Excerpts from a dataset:
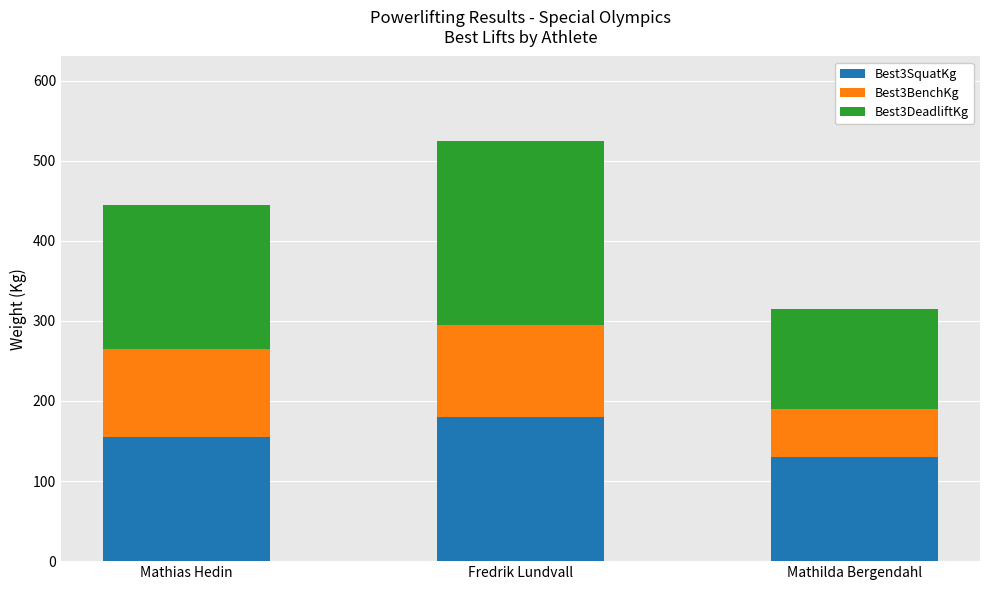

Count the number of data series in this chart.

3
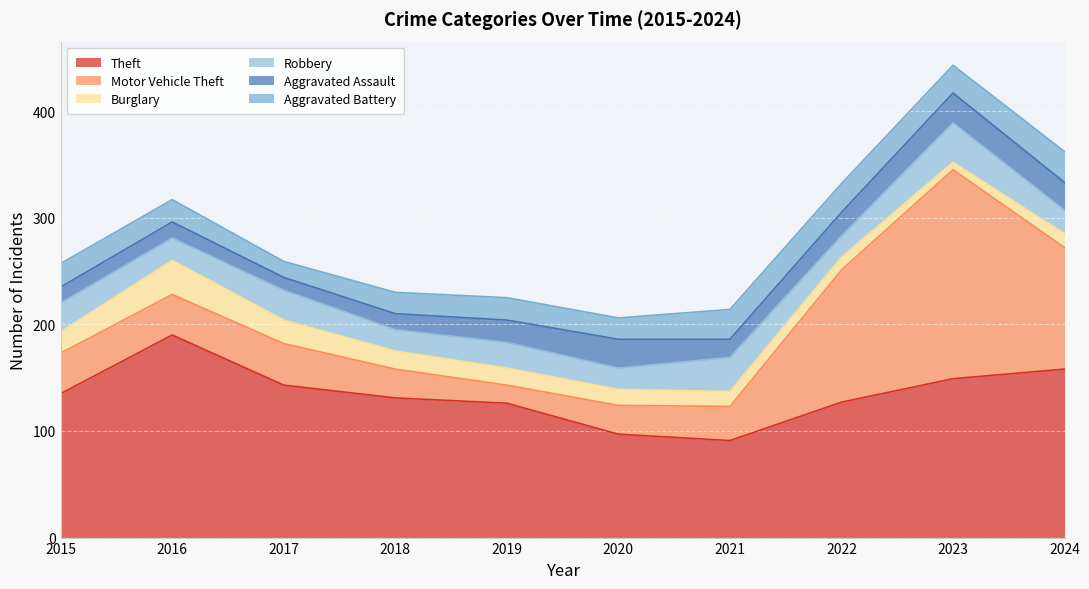

What is the smallest value displayed?

7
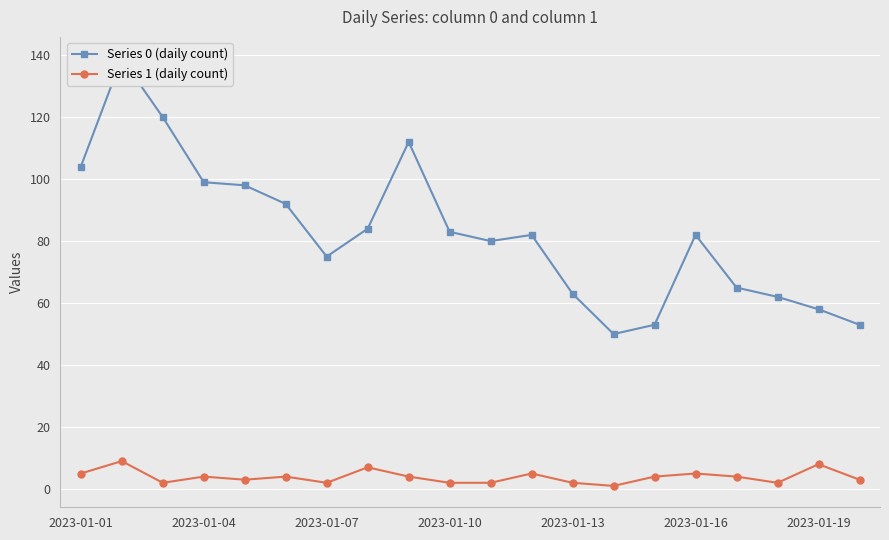

How many values in the Series 1 (daily count) series are below 4?

9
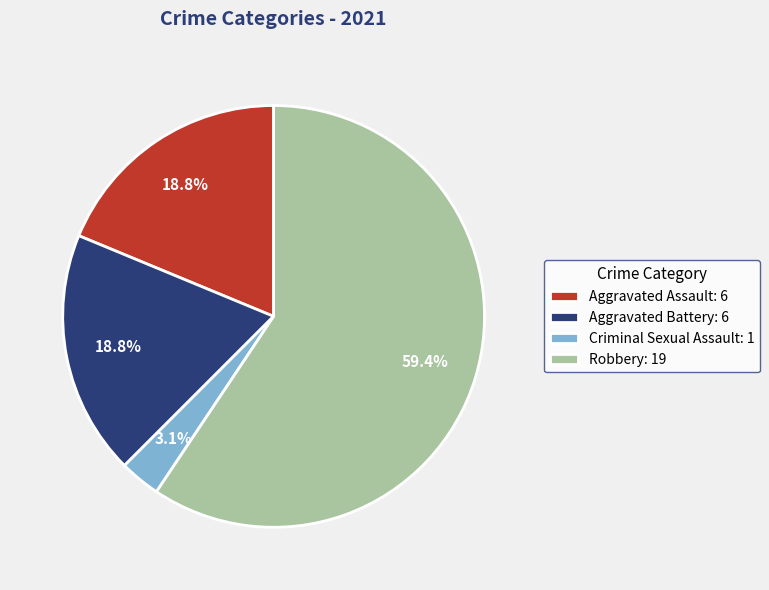

To the nearest percent, what is the difference between the Aggravated Assault and Criminal Sexual Assault slice percentages?

16%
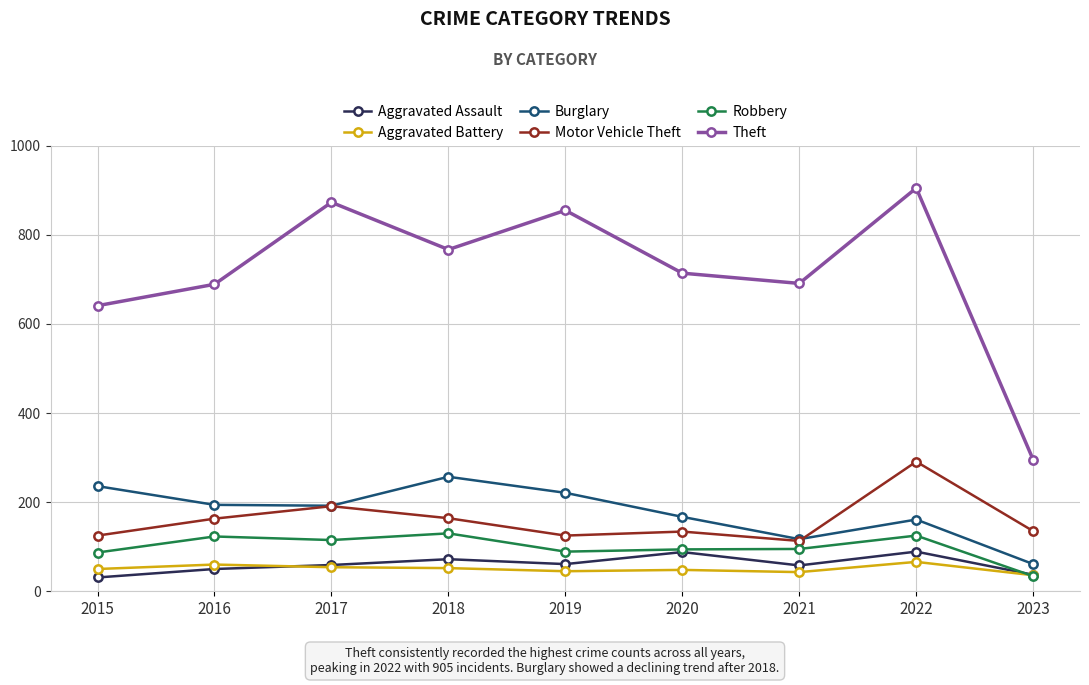

Which series has the largest range (max minus min)?

Theft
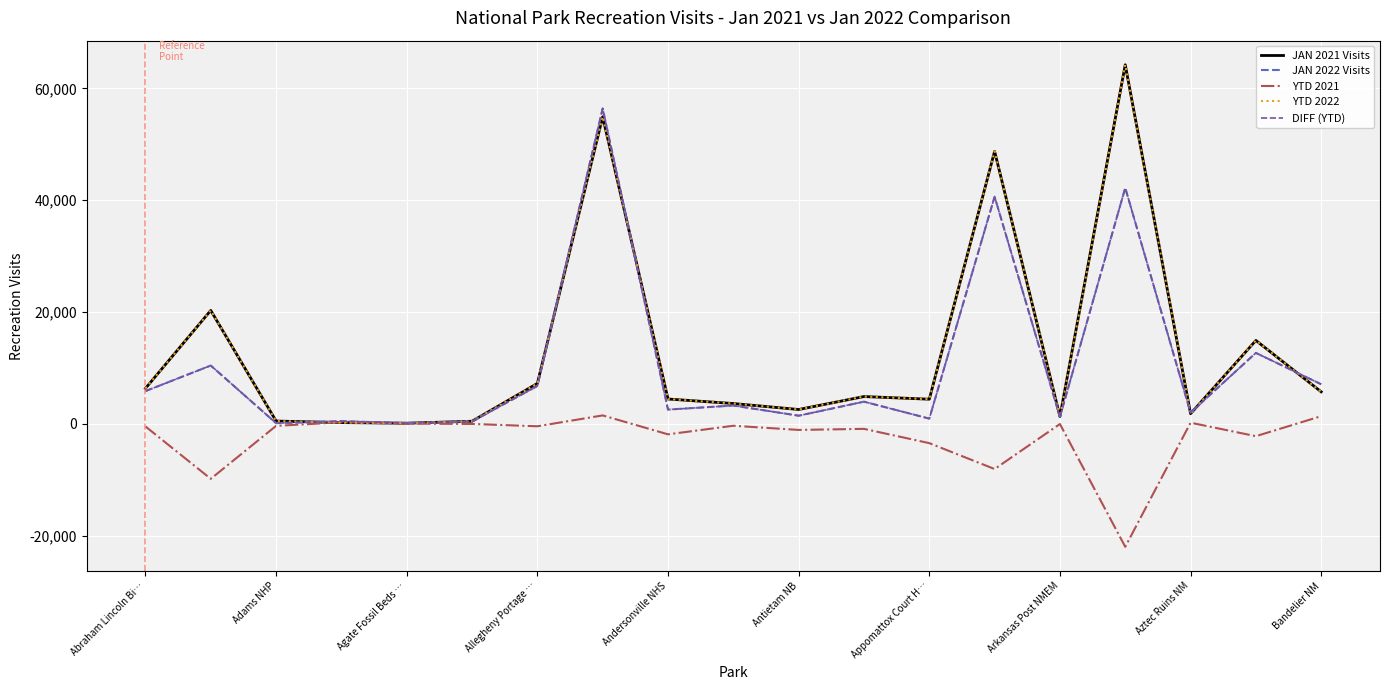

Which series ends up on top after the final intersection of DIFF (YTD) and JAN 2021 Visits?

DIFF (YTD)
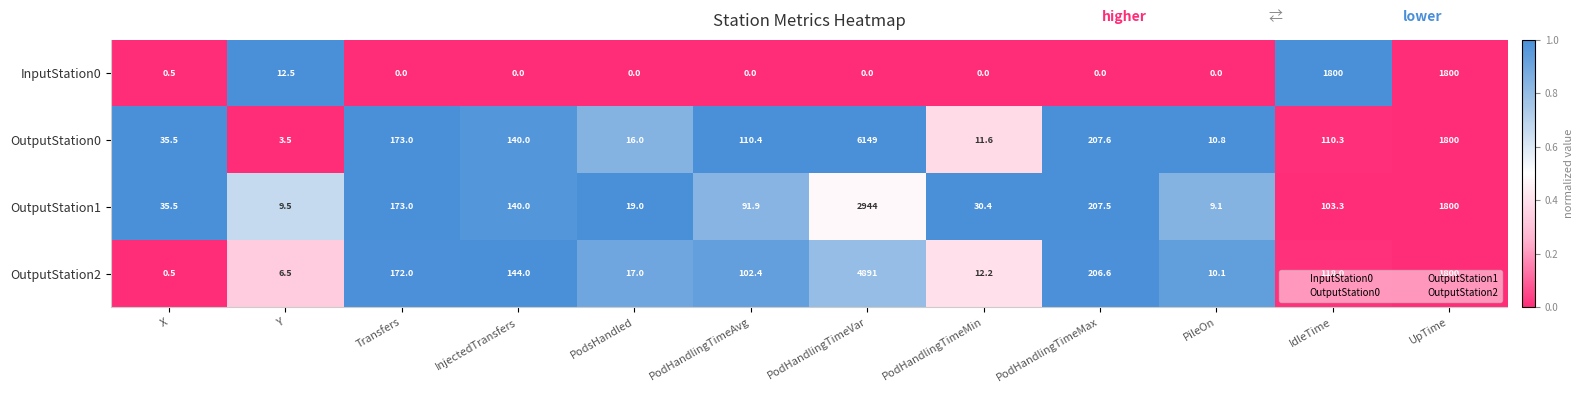

Which series has the largest total across all categories?

OutputStation0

*WHAT NEEDS TO BE DONE*
Rewrite all the rows above with every "Which series" changed to "What series" and everything else kept the same. Leave the pictures out of your answer.

*TASK ANSWER*
Count the number of data series in this chart.

3

What is the smallest value displayed?

7

How many values in the Series 1 (daily count) series are below 4?

9

To the nearest percent, what is the difference between the Aggravated Assault and Criminal Sexual Assault slice percentages?

16%

What series has the largest range (max minus min)?

Theft

What series ends up on top after the final intersection of DIFF (YTD) and JAN 2021 Visits?

DIFF (YTD)

What series has the largest total across all categories?

OutputStation0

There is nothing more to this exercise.